Abstract

This paper critically analyses The God of Small Things by Arundhati Roy and Brick Lane by Monica Ali with Spivak’s work as literary practice. This enabled the understanding of both the problems and possibilities that Spivak’s work holds while the paper also extends and repositions South Asian women’s writing. While interrogating the subaltern agency and subjectivity within the dominant ideological paradigms, the paper engages with the politicized readings of the South Asian novel written by women which is brought into dialogue with attention to literary form. This research also highlights the need for further investigation of literary forms used by postcolonial women writers to develop a deeper understanding of the interconnections between realist and postmodern styles and the representations of female experience.
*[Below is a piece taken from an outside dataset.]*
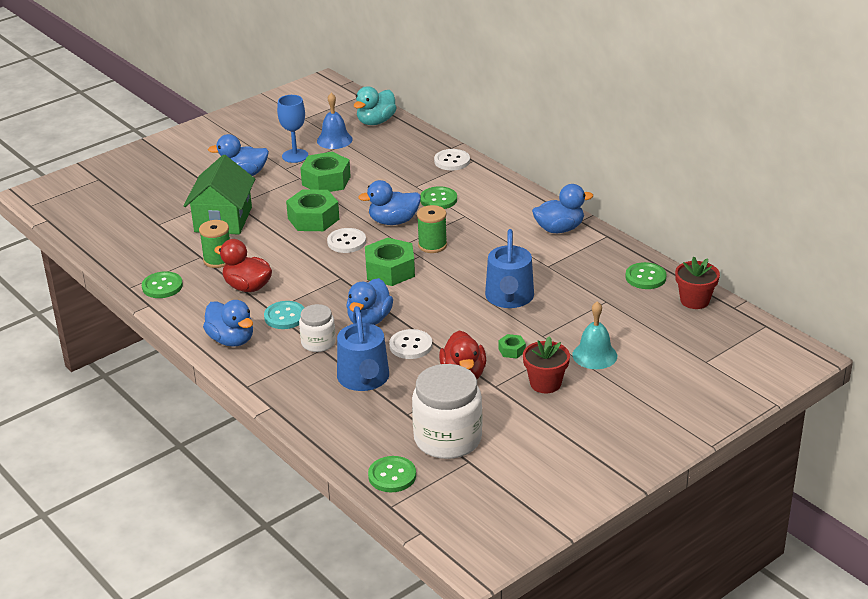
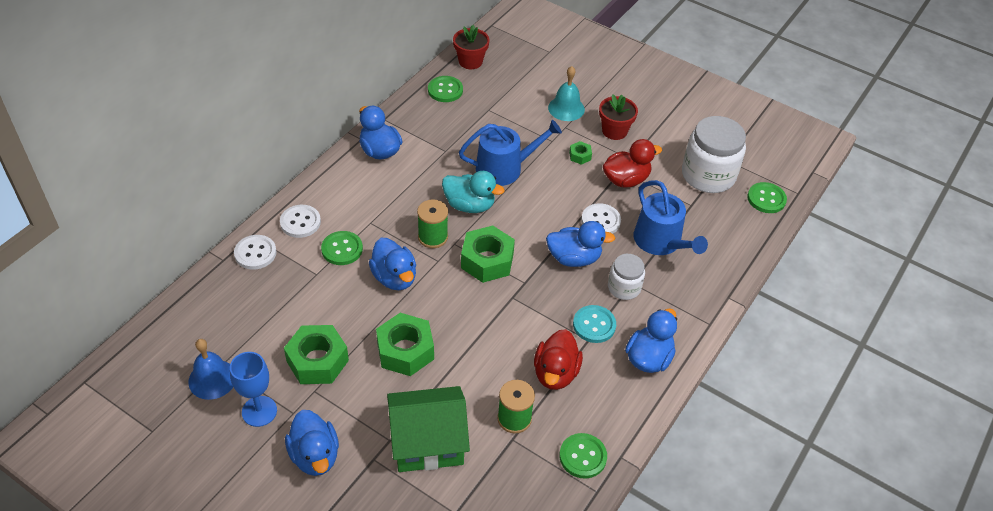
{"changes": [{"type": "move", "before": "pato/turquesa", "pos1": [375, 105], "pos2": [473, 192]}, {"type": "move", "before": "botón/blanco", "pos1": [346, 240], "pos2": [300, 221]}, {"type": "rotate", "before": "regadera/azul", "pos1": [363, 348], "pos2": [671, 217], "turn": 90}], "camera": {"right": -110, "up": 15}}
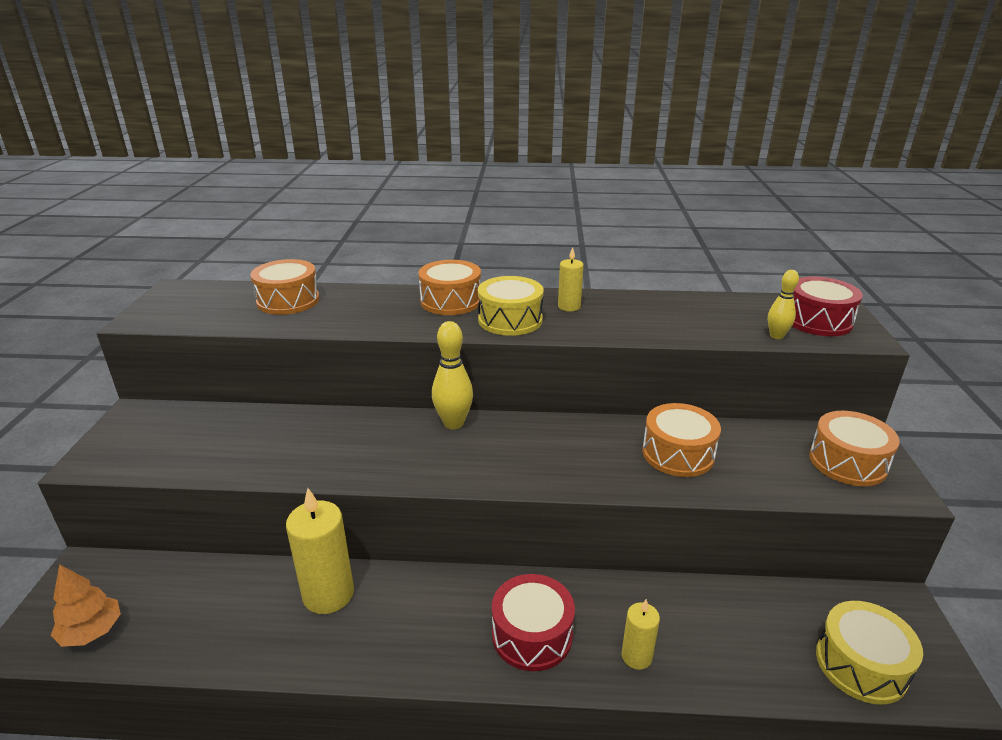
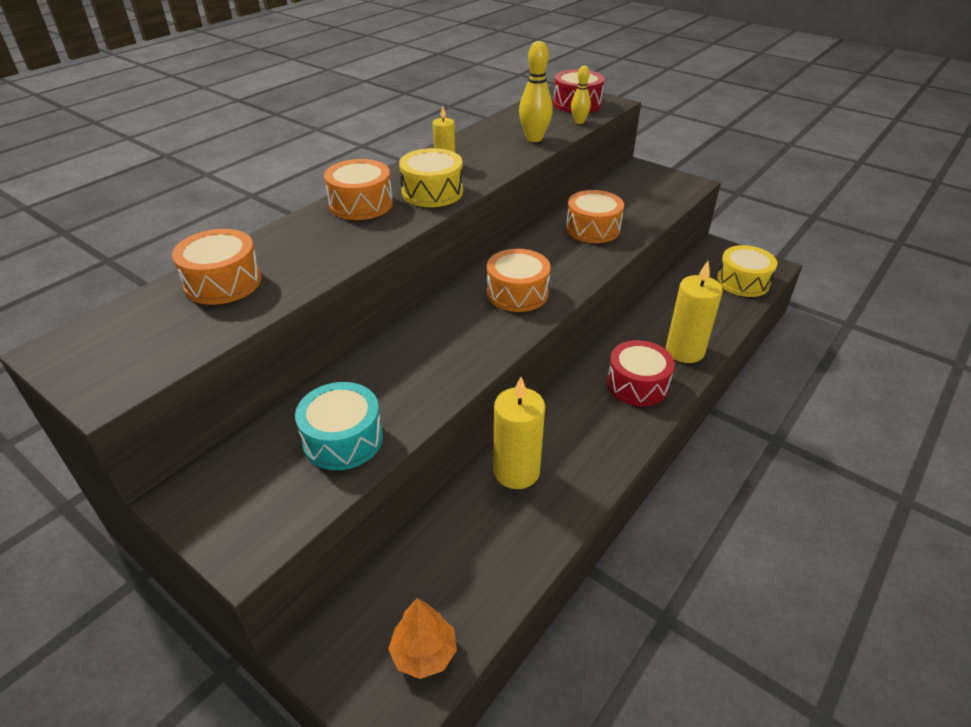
{"changes": [{"type": "move", "before": "bolo/amarillo", "pos1": [452, 375], "pos2": [536, 91]}, {"type": "move", "before": "tambor/naranja", "pos1": [854, 448], "pos2": [519, 280]}, {"type": "resize", "before": "vela/amarillo", "pos1": [640, 634], "pos2": [694, 312], "scale": 1.81}, {"type": "insert", "after": "tambor/turquesa", "pos2": [339, 426]}], "camera": {"right": -55, "up": 10}}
The different conclusions of the chosen novels suggest diversity and complexity not only in methods and strategies of representing women but also in degrees of agency, discrimination, oppression, and choice of action among the leading female characters. This results in interpretive diversity and variety in the texts which resist simple conclusions about homogenous subaltern oppression which the readers make. Through characters like Ali’s Nazneen, Roy’s Ammu, and Rahel, the selected authors succeed in creating complex models of women with heterogeneous experiences, where a woman is modern and traditional, marginalized and resistant, silent and resilient. Postcolonial women writers depict female characters that showcase the social problems as well as their solutions.